A retired officers tells Packer that maybe if Beau Biden were still alive, he’d be able to speak to the president about why leaving these people to the Taliban’s tender mercies is wrong. “I don’t know who else would be able to do that,” he said.
Packer writes about one particular translator named Khan, whose wife is 34 weeks pregnant. Khan was able to use that to his advantage, hiring an ambulance to get his family through Taliban checkpoints to Kabul where he hoped to evacuate. His wife kept the evidence of his service for the US under her burka, knowing if it was discovered he would be killed. Khan managed to beat the odds. He made it to Kabul and thanks to intervention by a lawyer and some people pushing for him here in the US, he got seats to leave on a flight scheduled for this Tuesday:
With the U.S. visas and tickets in hand, Khan told me that Saturday, August 14, 2021, was the happiest day of his life. He sent me a video of his 3-year-old son in their rented room, dancing an Afghan dance of celebration.
Today, Sunday, the Taliban are in Kabul.
And that’s how it ends. Khan and many, many others, including some Americans, are trapped in a country whose new leaders will murder them in the street if they are discovered. Here’s Josh Marshall’s considered response to all of this: [emphasis added]
And it seems to be quicker than the White House figured. But by a month? Three months? Does that matter? I don’t see why. If anything, given the outcome, quicker is better – since a protracted fall is necessarily a bloodier fall. But what the reaction has demonstrated to me is the sheer depth of denial. The inability to accept the reality of the situation. And thus the excuse making. Sen. Maggie Hassan’s press release below is a painfully good example of that. So is this article by in The Atlantic by George Packer. Virtually everything Richard Engel has been writing on Twitter for the last 24 hours. All so much the cant of empire…
Someone had to make the decision that Bush, Obama and Trump did not and apparently could not. Biden did.
It’s hard to imagine a more callous and amoral response to the current situation. Marshall doesn’t seem to spare a thought for the possibility that the actual people left behind are actual people or that there were other ways to approach this that would not have necessitated sending 5,000 troops in days after pulling 2,500 troops out, not to mention the Saigon-redux optics of it.
I’m not talking about whether we should have left Afghanistan or not. Trump wanted to leave, Biden wanted to leave. Most Americans seem ready for us to leave. But the idea that it doesn’t matter how we leave, whether in an orderly way or simply skipping town, is a terrifically dumb idea. It obviously matters to those we left behind, since many of them could wind up dead as a result. There are already videos on Twitter showing bodies in the streets. There are reports of Taliban checkpoints where men with clean shaven faces are suspect. Adding their bodies to the rubble wasn’t a necessity on our part, it was a choice.

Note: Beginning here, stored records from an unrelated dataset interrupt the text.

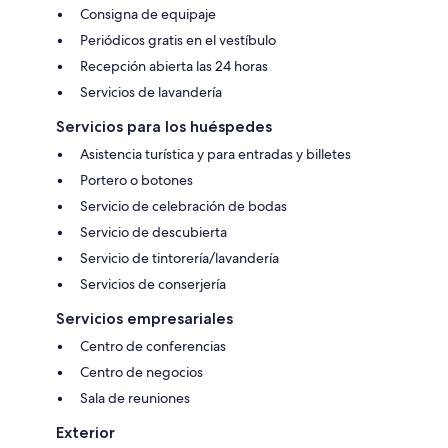
Consigna de equipaje
Periódicos gratis en el vestíbulo
Recepción abierta las 24 horas
Servicios de lavandería
Servicios para los huéspedes
Asistencia turística y para entradas y billetes
Portero o botones
Servicio de celebración de bodas
Servicio de descubierta
Servicio de tintorería/lavandería
Servicios de conserjería
Servicios empresariales
Centro de conferencias
Centro de negocios
Sala de reuniones
Exterior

Ultimately, it’s our credibility that’s at stake. We have other allies in the world who are watching this drama play out. And we have other enemies besides the Taliban who are also watching with great interest. It doesn’t take much imagination to conclude there are people in Beijing and Moscow and Pyongyang who are feeling pretty good about this right now. Weakness and failure invite a challenge. So the assumption that this bumble-fingered withdrawal couldn’t possibly come back to bite us later is really some next level blinkered partisanship.